What earlier causes slipped in with gay rights@GenderRealistBloke?

I’m not sure GC fits me exactly but I do use it on here as it’s familiar and I’m certainly in that area. If it comes up outside here I just tend to refer to myself as a gender extremist, because I think I’m an outlier in what I believe, though not my policy prescription, and I’m trying to say to people that they don’t have to think I’m in the mainstream as I know I’m not.

GenderRealistBloke · 14/11/2025 23:54

Howseitgoin · 14/11/2025 21:49

That most people would agree 'men can't be women' or prefer single sex spaces doesn't translate to either significant protest or electoral pressure to decide elections like the economy or immigration does. The masses just aren't fired up enough about gender 'ideology' because it doesn't affect them in their day to day lives.

The Trump campaign spent millions on attack adds on trans issues that had already received media saturation in the last few years & yet it didn't even rate on exit polls.

It ended Nicola Sturgeon’s premiership. It’s tied up the Green Party in litigation for years. It’s at least partly behind Reform’s rise and it’s currently material in the Labour deputy election.
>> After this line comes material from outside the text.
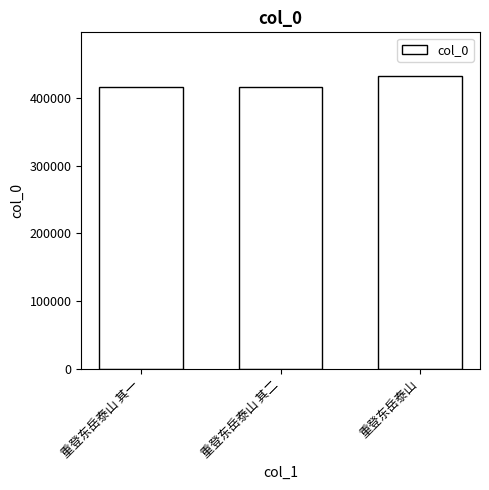

What is the value of the 3rd bar from the left?

431852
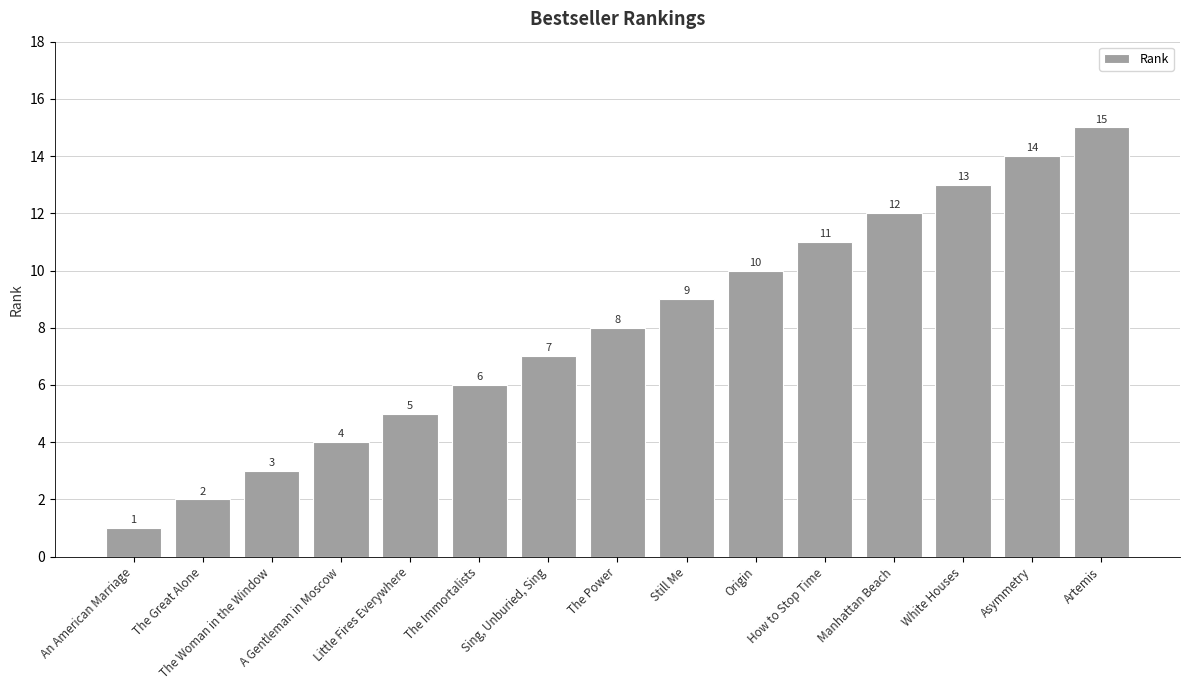

What is the greatest value displayed?

15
potpourree · 15/11/2025 00:00

The sexism is so ingrained that it doesn't matter what words you use to point it out - there will always be some people who refuse to see it.

I see once again the laughable claim that "redefining man and woman into something no-one is honest enough to delineate only affects 0.5% of the population" is being trotted out. I'm starting to wonder if people actually believe it rather than just pretend to to fill up MN pages?

potpourree · 15/11/2025 00:06

I prefer "gender-critical" as you would hope in your averagely intelligent person it might prompt some contemplation on the nature, purpose and harms of "gender".

"Sex realist" sounds like more of a direct response to the notion that "people can change sex" but not much wider than that, and I'd agree it runs the risk of people thinking it's saying that 'female people are like this, male people are like that", which is basically the gender position.

GenderRealistBloke · 15/11/2025 00:07

PermanentTemporary · 14/11/2025 23:45

What earlier causes slipped in with gay rights@GenderRealistBloke?

I’m not sure GC fits me exactly but I do use it on here as it’s familiar and I’m certainly in that area. If it comes up outside here I just tend to refer to myself as a gender extremist, because I think I’m an outlier in what I believe, though not my policy prescription, and I’m trying to say to people that they don’t have to think I’m in the mainstream as I know I’m not.

I was thinking mainly of the paedophile-rights movement of the 1970s, which tried semi-successfully to align itself with the gay rights movement and was for a while shockingly accepted by progressive groups and thinkers (PIE’s affiliation with the NCCL, for example, advocacy by major queer theorists like Foucault, and gay rights advocates like Tatchell).

moto748e · 15/11/2025 00:13

Won't get fooled again! 🎵

Howseitgoin · 15/11/2025 00:19

5128gap · 14/11/2025 23:26

With the law as it stands, as confirmed by the SC, a position of neutrality from 'the masses' is a positive for the GC movement, as it means there will be no widespread challenge to the status quo. Perhaps if it had gone the other way more people may have felt compelled to nail their colours to the mast.

Err they weren't exactly nailing their colours to the mast from when the Equality Act came in from 2010 till the recent 'interpretation'. But businesses do see to be making a bit of noise 'suddenly'.